# Input data:
———

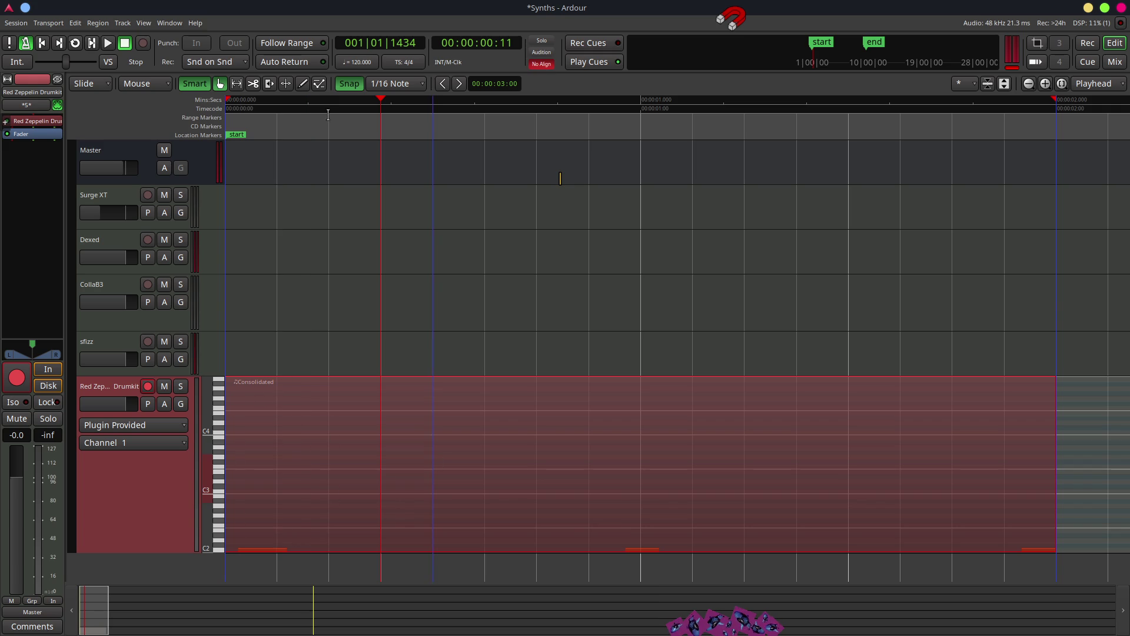
Switch to the Internal Edit tool for editing notes inside the region.
left_click(303, 84)
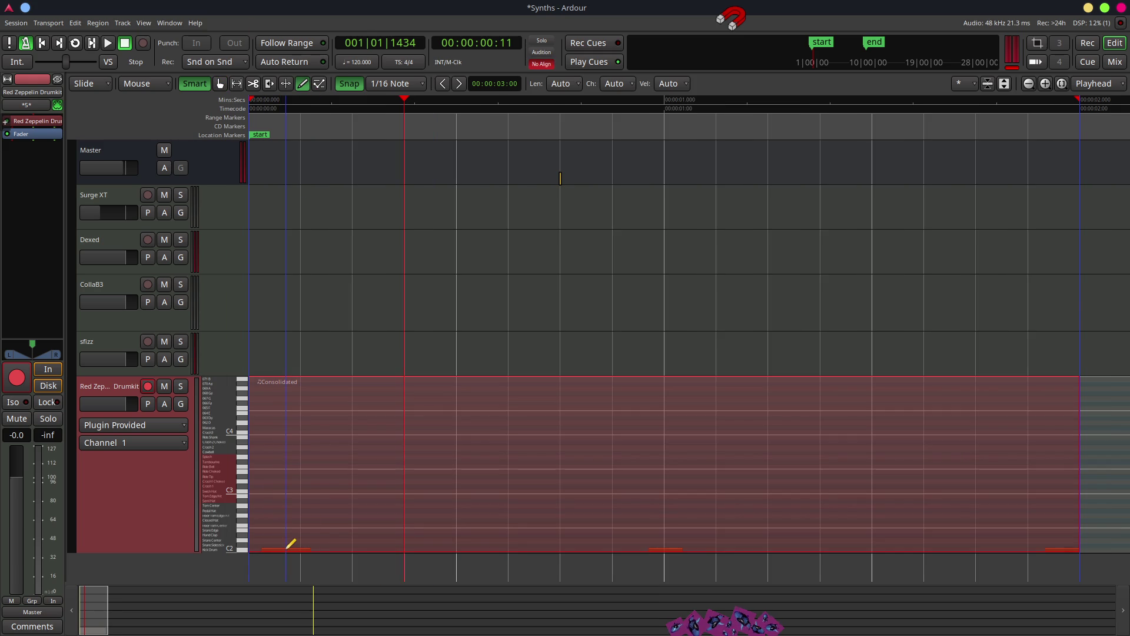
left_click(320, 83)
mouse_move(282, 549)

———

# Work to be completed:
Each line above is to be duplicated exactly, and the pictures are to be omitted.

# Problem solution:
Switch to the Internal Edit tool for editing notes inside the region.
left_click(303, 84)
left_click(320, 83)
mouse_move(282, 549)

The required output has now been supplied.